Menschheitsgeschichte Homo sapiens kam 150.000 Jahre früher nach Europa als gedacht

Schon lange diskutieren Forscher darüber, wann der moderne Mensch Europa besiedelt hat. Eine aktuelle Studie zeigt: Es könnte viel früher passiert sein als bislang angenommen.
Schädel mit digitaler Rekonstruktion: Der gerundete Hinterkopf deutet auf eine frühe Form des Homo sapiens hin

Schädel mit digitaler Rekonstruktion: Der gerundete Hinterkopf deutet auf eine frühe Form des Homo sapiens hin

Foto: Katerina Harvati, Eberhard Karls/ University of Tübingen

Der Homo sapiens hat Afrika viel früher verlassen und sich 150.000 Jahre eher in Europa angesiedelt als bisher angenommen, berichten Forscher. Sie haben den Schädel eines modernen Menschen analysiert, der in den Siebzigerjahren in einer Höhle in Südgriechenland entdeckt worden war. Ein unabhängiger Experte warnt jedoch, voreilige Schlüsse aus den Ergebnissen zu ziehen.

Die Forscher um Katerina Harvati von der Universität Tübingen haben beschädigte Teile des Schädels virtuell rekonstruiert und die Knochen auf ein Alter von 210.000 Jahren datiert. Unter anderem aufgrund des gerundeten Hinterkopfs ordneten sie den Schädel einer frühen Form des Homo sapiens zu.

Der Schädel stamme damit vom ältesten modernen Menschen, der außerhalb Afrikas gefunden wurde, schrieben die Wissenschaftler im Fachmagazin "Nature" . Bisher bekannte Homo-sapiens-Funde in Europa sind mehr als 150.000 Jahre jünger.

Neandertaler und moderner Mensch trafen sich in Griechenland

Es gilt als Konsens in der Wissenschaft, dass sich der anatomisch moderne Mensch in Afrika entwickelt und von dort auf der ganzen Welt verbreitet hat. Die jetzt veröffentlichten Forschungsergebnisse zeigten, dass er sich viel früher in Europa ausgebreitet habe als zuvor angenommen, erklärt Paläoanthropologin Harvati.

Rekonstruktion des Hinterkopfes: Der Mensch lebte wohl vor 210.000 Jahren

Rekonstruktion des Hinterkopfes: Der Mensch lebte wohl vor 210.000 Jahren

Foto: Katerina Harvati, Eberhard Karls/ University of Tübingen

Einen zweiten Schädel vom gleichen Fundort identifizierten die Forscher als Überrest eines Neandertalers. Ihrer Erkenntnis nach ist er 170.000 Jahre alt.

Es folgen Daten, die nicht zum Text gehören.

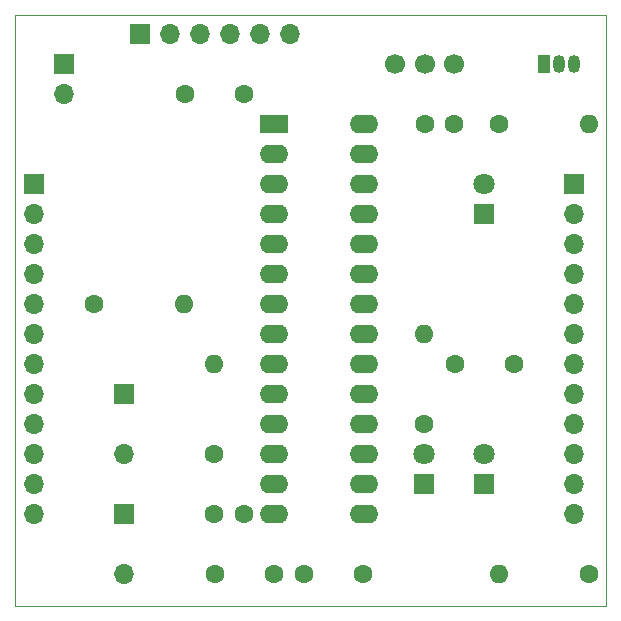
<source format=gbr>
%TF.GenerationSoftware,KiCad,Pcbnew,7.0.1*%
%TF.CreationDate,2023-04-22T15:39:36-05:00*%
%TF.ProjectId,HW4,4857342e-6b69-4636-9164-5f7063625858,rev?*%
%TF.SameCoordinates,Original*%
%TF.FileFunction,Soldermask,Bot*%
%TF.FilePolarity,Negative*%
%FSLAX46Y46*%
G04 Gerber Fmt 4.6, Leading zero omitted, Abs format (unit mm)*
G04 Created by KiCad (PCBNEW 7.0.1) date 2023-04-22 15:39:36*
%MOMM*%
%LPD*%
G01*
G04 APERTURE LIST*
%ADD10C,1.600000*%
%ADD11O,1.600000X1.600000*%
%ADD12R,1.700000X1.700000*%
%ADD13O,1.700000X1.700000*%
%ADD14R,1.800000X1.800000*%
%ADD15C,1.800000*%
%ADD16R,1.050000X1.500000*%
%ADD17O,1.050000X1.500000*%
%ADD18C,1.700000*%
%ADD19R,2.400000X1.600000*%
%ADD20O,2.400000X1.600000*%
%TA.AperFunction,Profile*%
%ADD21C,0.100000*%
%TD*%
G04 APERTURE END LIST*
D10*
%TO.C,R5*%
X106680000Y-124460000D03*
D11*
X114300000Y-124460000D03*
%TD*%
D10*
%TO.C,R3*%
X134620000Y-134620000D03*
D11*
X134620000Y-127000000D03*
%TD*%
D12*
%TO.C,J1*%
X110515000Y-101575000D03*
D13*
X113055000Y-101575000D03*
X115595000Y-101575000D03*
X118135000Y-101575000D03*
X120675000Y-101575000D03*
X123215000Y-101575000D03*
%TD*%
D10*
%TO.C,C6*%
X124460000Y-147320000D03*
X129460000Y-147320000D03*
%TD*%
%TO.C,C1*%
X116920000Y-147320000D03*
X121920000Y-147320000D03*
%TD*%
%TO.C,R1*%
X140970000Y-109220000D03*
D11*
X148590000Y-109220000D03*
%TD*%
D12*
%TO.C,SW2*%
X109220000Y-142240000D03*
D13*
X109220000Y-147320000D03*
%TD*%
D14*
%TO.C,D2*%
X139700000Y-139700000D03*
D15*
X139700000Y-137160000D03*
%TD*%
D10*
%TO.C,C5*%
X134660000Y-109220000D03*
X137160000Y-109220000D03*
%TD*%
D16*
%TO.C,U2*%
X144780000Y-104140000D03*
D17*
X146050000Y-104140000D03*
X147320000Y-104140000D03*
%TD*%
D14*
%TO.C,D1*%
X134620000Y-139700000D03*
D15*
X134620000Y-137160000D03*
%TD*%
D12*
%TO.C,J4*%
X147320000Y-114300000D03*
D13*
X147320000Y-116840000D03*
X147320000Y-119380000D03*
X147320000Y-121920000D03*
X147320000Y-124460000D03*
X147320000Y-127000000D03*
X147320000Y-129540000D03*
X147320000Y-132080000D03*
X147320000Y-134620000D03*
X147320000Y-137160000D03*
X147320000Y-139700000D03*
X147320000Y-142240000D03*
%TD*%
D12*
%TO.C,J3*%
X101600000Y-114300000D03*
D13*
X101600000Y-116840000D03*
X101600000Y-119380000D03*
X101600000Y-121920000D03*
X101600000Y-124460000D03*
X101600000Y-127000000D03*
X101600000Y-129540000D03*
X101600000Y-132080000D03*
X101600000Y-134620000D03*
X101600000Y-137160000D03*
X101600000Y-139700000D03*
X101600000Y-142240000D03*
%TD*%
D10*
%TO.C,R2*%
X148590000Y-147320000D03*
D11*
X140970000Y-147320000D03*
%TD*%
D10*
%TO.C,C3*%
X116840000Y-142240000D03*
X119340000Y-142240000D03*
%TD*%
%TO.C,R4*%
X116840000Y-137160000D03*
D11*
X116840000Y-129540000D03*
%TD*%
D18*
%TO.C,S2*%
X132160000Y-104140000D03*
X134660000Y-104140000D03*
X137160000Y-104140000D03*
%TD*%
D10*
%TO.C,C4*%
X137240000Y-129540000D03*
X142240000Y-129540000D03*
%TD*%
D12*
%TO.C,J2*%
X104140000Y-104140000D03*
D13*
X104140000Y-106680000D03*
%TD*%
D12*
%TO.C,SW1*%
X109220000Y-132080000D03*
D13*
X109220000Y-137160000D03*
%TD*%
D14*
%TO.C,D3*%
X139700000Y-116840000D03*
D15*
X139700000Y-114300000D03*
%TD*%
D19*
%TO.C,U3*%
X121920000Y-109220000D03*
D20*
X121920000Y-111760000D03*
X121920000Y-114300000D03*
X121920000Y-116840000D03*
X121920000Y-119380000D03*
X121920000Y-121920000D03*
X121920000Y-124460000D03*
X121920000Y-127000000D03*
X121920000Y-129540000D03*
X121920000Y-132080000D03*
X121920000Y-134620000D03*
X121920000Y-137160000D03*
X121920000Y-139700000D03*
X121920000Y-142240000D03*
X129540000Y-142240000D03*
X129540000Y-139700000D03*
X129540000Y-137160000D03*
X129540000Y-134620000D03*
X129540000Y-132080000D03*
X129540000Y-129540000D03*
X129540000Y-127000000D03*
X129540000Y-124460000D03*
X129540000Y-121920000D03*
X129540000Y-119380000D03*
X129540000Y-116840000D03*
X129540000Y-114300000D03*
X129540000Y-111760000D03*
X129540000Y-109220000D03*
%TD*%
D10*
%TO.C,C2*%
X114380000Y-106680000D03*
X119380000Y-106680000D03*
%TD*%
D21*
X150000000Y-150000000D02*
X150000000Y-100000000D01*
X150000000Y-100000000D02*
X100000000Y-100000000D01*
X100000000Y-100000000D02*
X100000000Y-150000000D01*
X100000000Y-150000000D02*
X150000000Y-150000000D01*
M02*

</source>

Die Wissenschaftler schließen daraus, dass in der Epoche des Mittelpleistozän im heutigen Griechenland erst eine frühe Population des Homo sapiens und später Neandertaler lebten. Die Schädelanalysen deuten darauf hin, dass die Neandertaler später wiederum von neu ankommenden anatomisch modernen Menschen verdrängt wurden.

Nach Angaben von Faysal Bibi vom Museum für Naturkunde in Berlin fügen sich die Forschungsergebnisse in eine Reihe von Entdeckungen der vergangenen Jahre etwa aus Israel oder China, die die Geschichte des Homo sapiens immer älter und komplexer scheinen lassen.

Er äußerte aber Vorbehalte, weil die jetzt neu interpretierten Schädelknochen aus Griechenland nur noch in Bruchstücken vorhanden sind. Zudem sei die von den Forschern verwendete radiometrische Datierungsmethode umstritten. In der Vergangenheit habe sie oft falsche Ergebnisse geliefert.

"Es braucht mehr und bessere Fossilien, um jeden zu überzeugen, dass Homo sapiens so früh in Griechenland lebte, und Daten, die das bestätigen", sagte Bibi. "Die neue Studie liefert aber exzellente Gründe, weiter in die Richtung zu forschen."